Source data:
####################

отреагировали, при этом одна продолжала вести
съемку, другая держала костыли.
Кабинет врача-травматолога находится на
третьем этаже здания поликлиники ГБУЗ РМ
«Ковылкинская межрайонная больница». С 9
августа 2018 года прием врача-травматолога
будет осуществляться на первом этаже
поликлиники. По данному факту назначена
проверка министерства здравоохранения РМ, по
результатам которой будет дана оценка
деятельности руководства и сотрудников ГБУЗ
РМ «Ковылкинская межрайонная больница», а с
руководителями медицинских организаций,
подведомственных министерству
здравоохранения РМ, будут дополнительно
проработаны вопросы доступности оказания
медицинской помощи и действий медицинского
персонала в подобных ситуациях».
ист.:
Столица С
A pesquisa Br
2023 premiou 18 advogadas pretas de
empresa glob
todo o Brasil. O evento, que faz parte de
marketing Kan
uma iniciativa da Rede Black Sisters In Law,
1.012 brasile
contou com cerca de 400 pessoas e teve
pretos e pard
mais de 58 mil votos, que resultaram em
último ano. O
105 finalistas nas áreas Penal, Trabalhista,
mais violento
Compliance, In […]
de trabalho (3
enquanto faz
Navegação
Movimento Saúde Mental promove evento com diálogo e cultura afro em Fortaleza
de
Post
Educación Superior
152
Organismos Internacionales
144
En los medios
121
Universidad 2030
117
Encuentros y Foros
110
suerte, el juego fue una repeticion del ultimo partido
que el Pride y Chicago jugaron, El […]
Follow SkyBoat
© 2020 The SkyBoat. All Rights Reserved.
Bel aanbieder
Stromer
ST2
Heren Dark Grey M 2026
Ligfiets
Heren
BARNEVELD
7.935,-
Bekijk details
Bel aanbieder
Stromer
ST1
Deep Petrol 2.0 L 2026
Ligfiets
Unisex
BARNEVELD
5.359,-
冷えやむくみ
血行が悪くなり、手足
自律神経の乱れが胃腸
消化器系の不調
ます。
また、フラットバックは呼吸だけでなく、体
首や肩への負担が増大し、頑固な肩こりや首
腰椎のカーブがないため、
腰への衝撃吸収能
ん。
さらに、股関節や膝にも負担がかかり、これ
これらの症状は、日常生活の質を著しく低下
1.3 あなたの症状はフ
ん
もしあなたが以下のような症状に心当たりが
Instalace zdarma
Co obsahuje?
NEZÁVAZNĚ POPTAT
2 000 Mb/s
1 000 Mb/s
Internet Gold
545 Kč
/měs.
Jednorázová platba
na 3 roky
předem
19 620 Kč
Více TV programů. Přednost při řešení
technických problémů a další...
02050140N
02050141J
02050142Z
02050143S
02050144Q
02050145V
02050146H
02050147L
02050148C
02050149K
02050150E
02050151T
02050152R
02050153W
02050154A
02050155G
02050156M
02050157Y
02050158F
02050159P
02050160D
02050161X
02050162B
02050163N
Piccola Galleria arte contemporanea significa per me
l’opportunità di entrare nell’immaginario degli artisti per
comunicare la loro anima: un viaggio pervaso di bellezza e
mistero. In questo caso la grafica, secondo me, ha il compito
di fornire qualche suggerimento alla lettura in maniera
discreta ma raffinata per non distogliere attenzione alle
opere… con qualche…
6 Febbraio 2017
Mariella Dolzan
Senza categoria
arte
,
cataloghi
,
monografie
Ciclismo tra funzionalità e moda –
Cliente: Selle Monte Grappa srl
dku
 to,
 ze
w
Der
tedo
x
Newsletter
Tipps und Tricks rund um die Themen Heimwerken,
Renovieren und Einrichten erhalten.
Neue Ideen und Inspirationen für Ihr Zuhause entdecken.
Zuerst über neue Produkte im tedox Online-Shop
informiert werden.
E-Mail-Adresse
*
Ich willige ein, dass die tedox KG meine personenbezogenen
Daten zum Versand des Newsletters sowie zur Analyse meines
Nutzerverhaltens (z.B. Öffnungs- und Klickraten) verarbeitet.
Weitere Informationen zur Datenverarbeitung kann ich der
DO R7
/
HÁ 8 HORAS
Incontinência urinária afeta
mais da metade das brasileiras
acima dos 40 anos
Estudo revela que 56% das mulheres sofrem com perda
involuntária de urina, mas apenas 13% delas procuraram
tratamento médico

####################

▸ **PROMPT**:
Output the lines from the first line of the listing through the line containing "августа 2018 года прием врача-травматолога", both included, as a Markdown table with the columns Row and Line. Number each row and leave out blank lines.

▸ **RESULT**:
| Row | Line |
|---|---|
| 1 | отреагировали, при этом одна продолжала вести |
| 2 | съемку, другая держала костыли. |
| 3 | Кабинет врача-травматолога находится на |
| 4 | третьем этаже здания поликлиники ГБУЗ РМ |
| 5 | «Ковылкинская межрайонная больница». С 9 |
| 6 | августа 2018 года прием врача-травматолога |